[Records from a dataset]
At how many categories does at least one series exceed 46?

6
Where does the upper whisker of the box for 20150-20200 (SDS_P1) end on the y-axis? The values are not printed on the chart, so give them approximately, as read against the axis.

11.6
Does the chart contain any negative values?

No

==

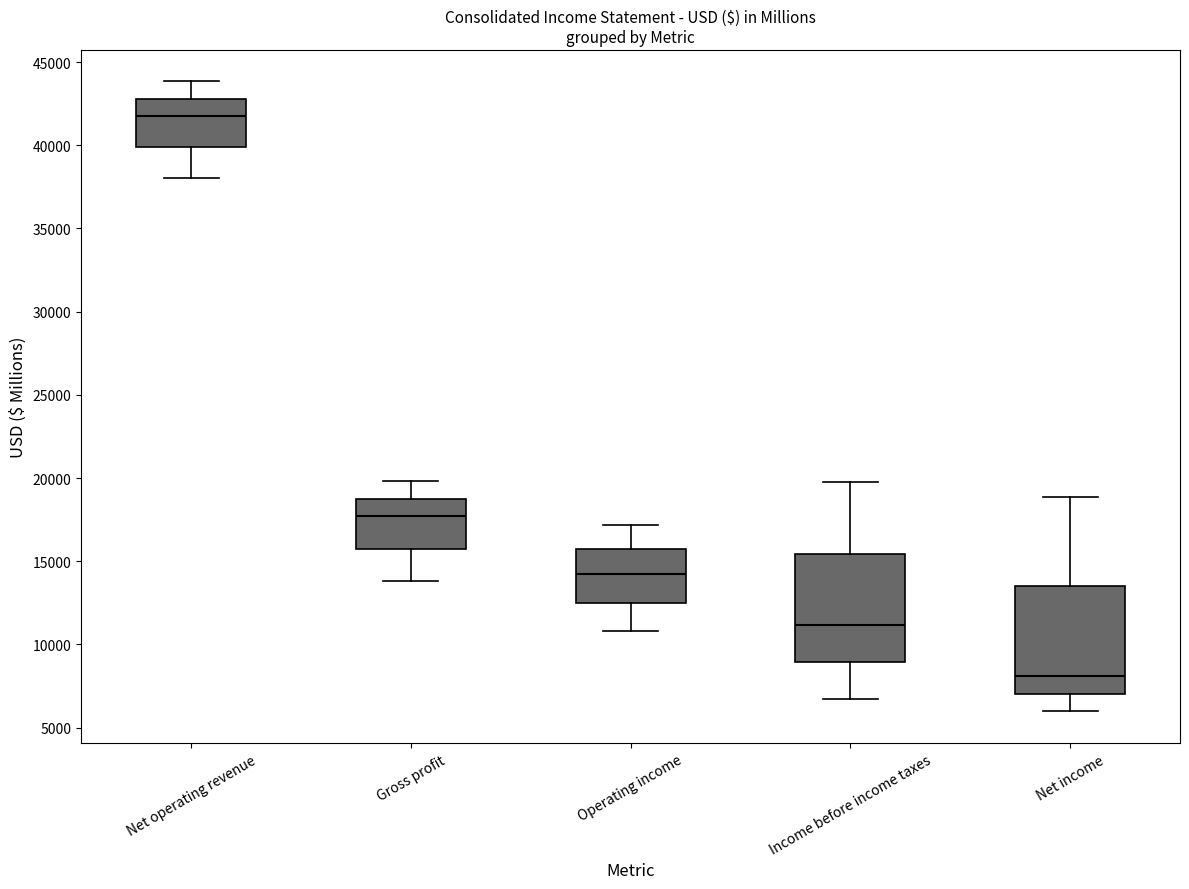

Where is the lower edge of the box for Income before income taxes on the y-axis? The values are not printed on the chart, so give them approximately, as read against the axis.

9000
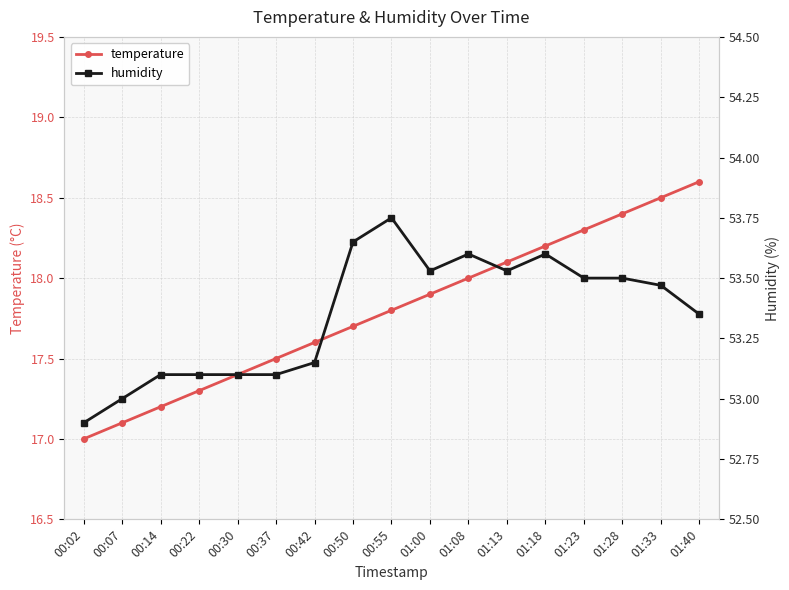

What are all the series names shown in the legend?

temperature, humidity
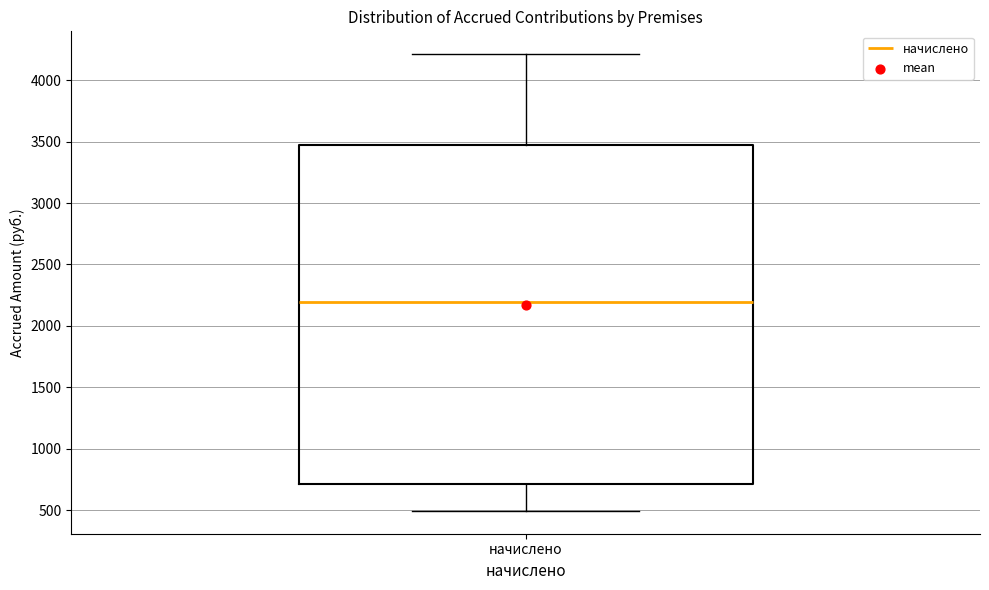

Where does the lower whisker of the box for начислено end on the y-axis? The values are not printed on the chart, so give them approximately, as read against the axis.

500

### The problem
Copy out the items word for word, from the line containing "At how many" through the line containing "Does the chart contain any negative values?".

### Your solution
At how many categories does at least one series exceed 46?

6
Where does the upper whisker of the box for 20150-20200 (SDS_P1) end on the y-axis? The values are not printed on the chart, so give them approximately, as read against the axis.

11.6
Does the chart contain any negative values?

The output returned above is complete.